• [EXTRACTED DATA]:

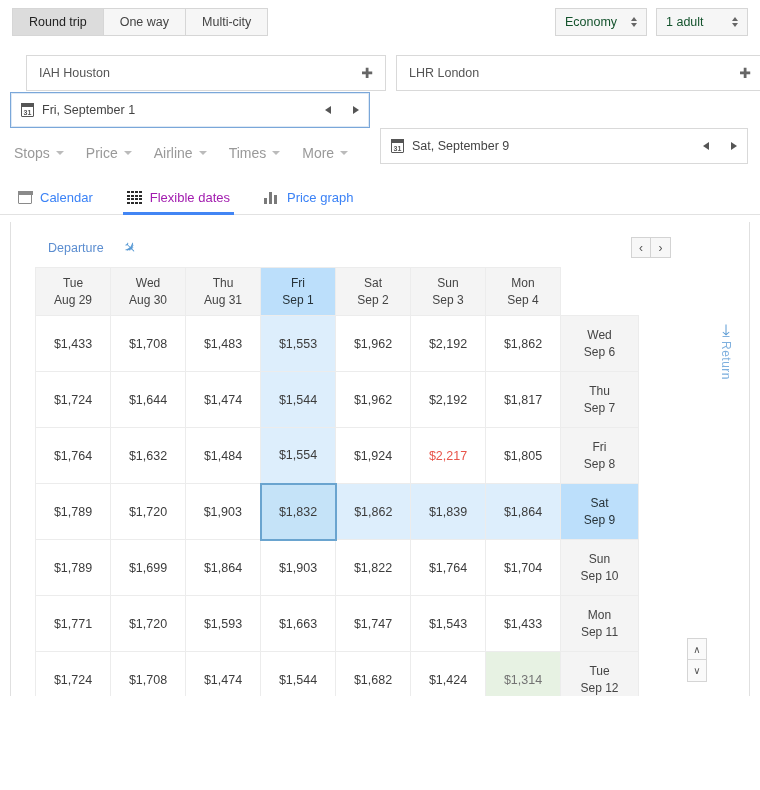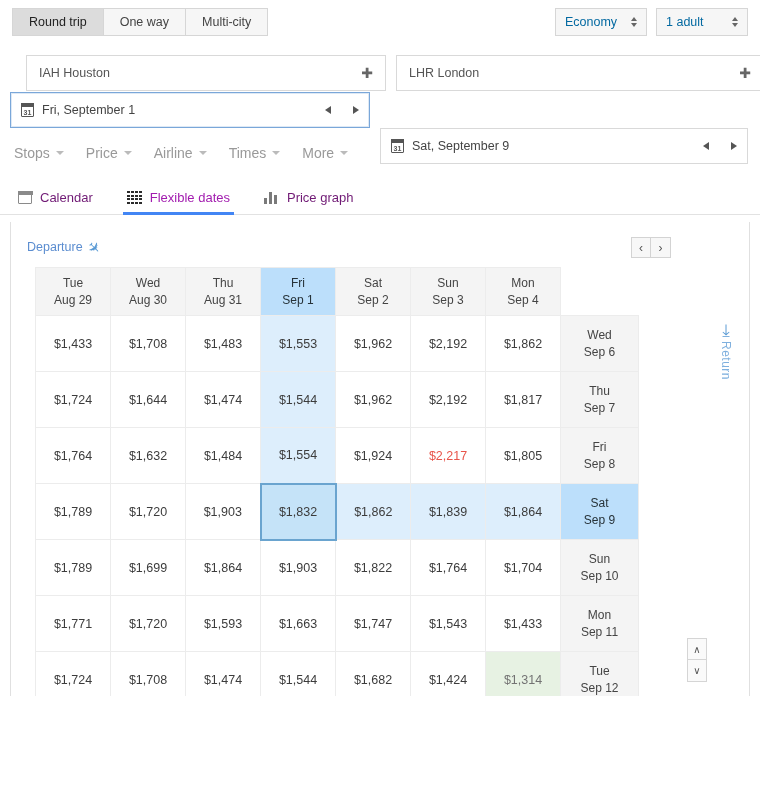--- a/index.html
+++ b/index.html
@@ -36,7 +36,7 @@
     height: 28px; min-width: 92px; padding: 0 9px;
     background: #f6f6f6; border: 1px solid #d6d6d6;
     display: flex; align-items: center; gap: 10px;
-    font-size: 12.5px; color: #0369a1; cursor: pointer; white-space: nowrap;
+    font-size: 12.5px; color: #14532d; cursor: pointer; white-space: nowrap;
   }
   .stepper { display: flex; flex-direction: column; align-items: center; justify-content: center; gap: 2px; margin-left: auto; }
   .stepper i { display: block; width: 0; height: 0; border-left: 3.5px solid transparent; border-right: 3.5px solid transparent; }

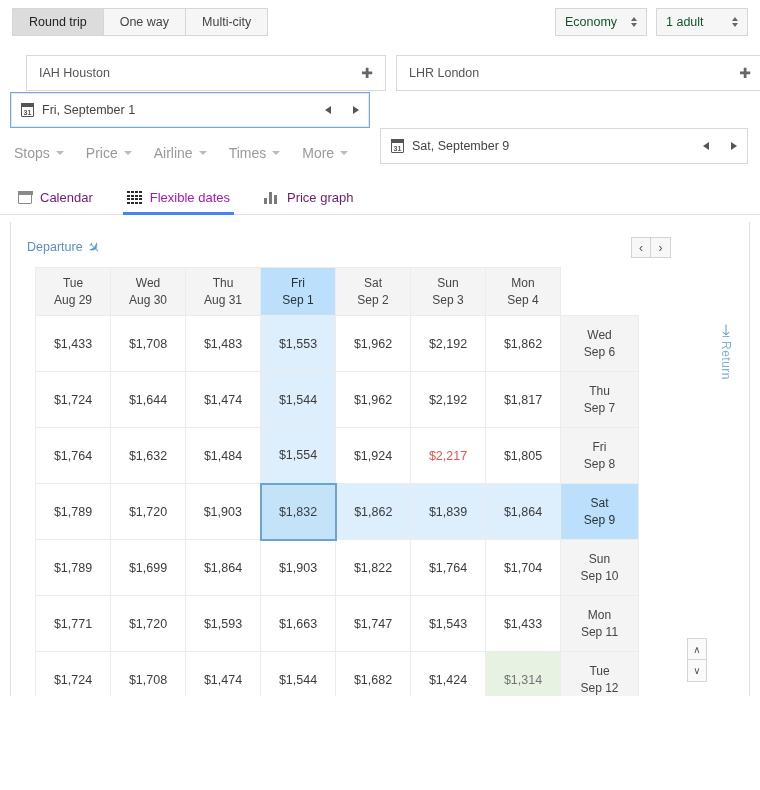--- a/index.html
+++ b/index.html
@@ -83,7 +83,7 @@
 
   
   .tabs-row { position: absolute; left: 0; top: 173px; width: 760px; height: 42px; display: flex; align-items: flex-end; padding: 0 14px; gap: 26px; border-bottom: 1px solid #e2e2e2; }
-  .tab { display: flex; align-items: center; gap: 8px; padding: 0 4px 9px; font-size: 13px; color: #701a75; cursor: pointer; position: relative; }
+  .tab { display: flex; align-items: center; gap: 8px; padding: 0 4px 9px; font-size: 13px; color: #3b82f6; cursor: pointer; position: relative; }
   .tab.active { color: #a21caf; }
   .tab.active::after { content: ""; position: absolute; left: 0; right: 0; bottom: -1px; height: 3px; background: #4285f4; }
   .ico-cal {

• [PROBLEM TO WORK ON]:
All lines of the records above with the word "absolute" in them are to be copied.

• [EXERCISE ANSWER]:
   .tabs-row { position: absolute; left: 0; top: 173px; width: 760px; height: 42px; display: flex; align-items: flex-end; padding: 0 14px; gap: 26px; border-bottom: 1px solid #e2e2e2; }
   .tab.active::after { content: ""; position: absolute; left: 0; right: 0; bottom: -1px; height: 3px; background: #4285f4; }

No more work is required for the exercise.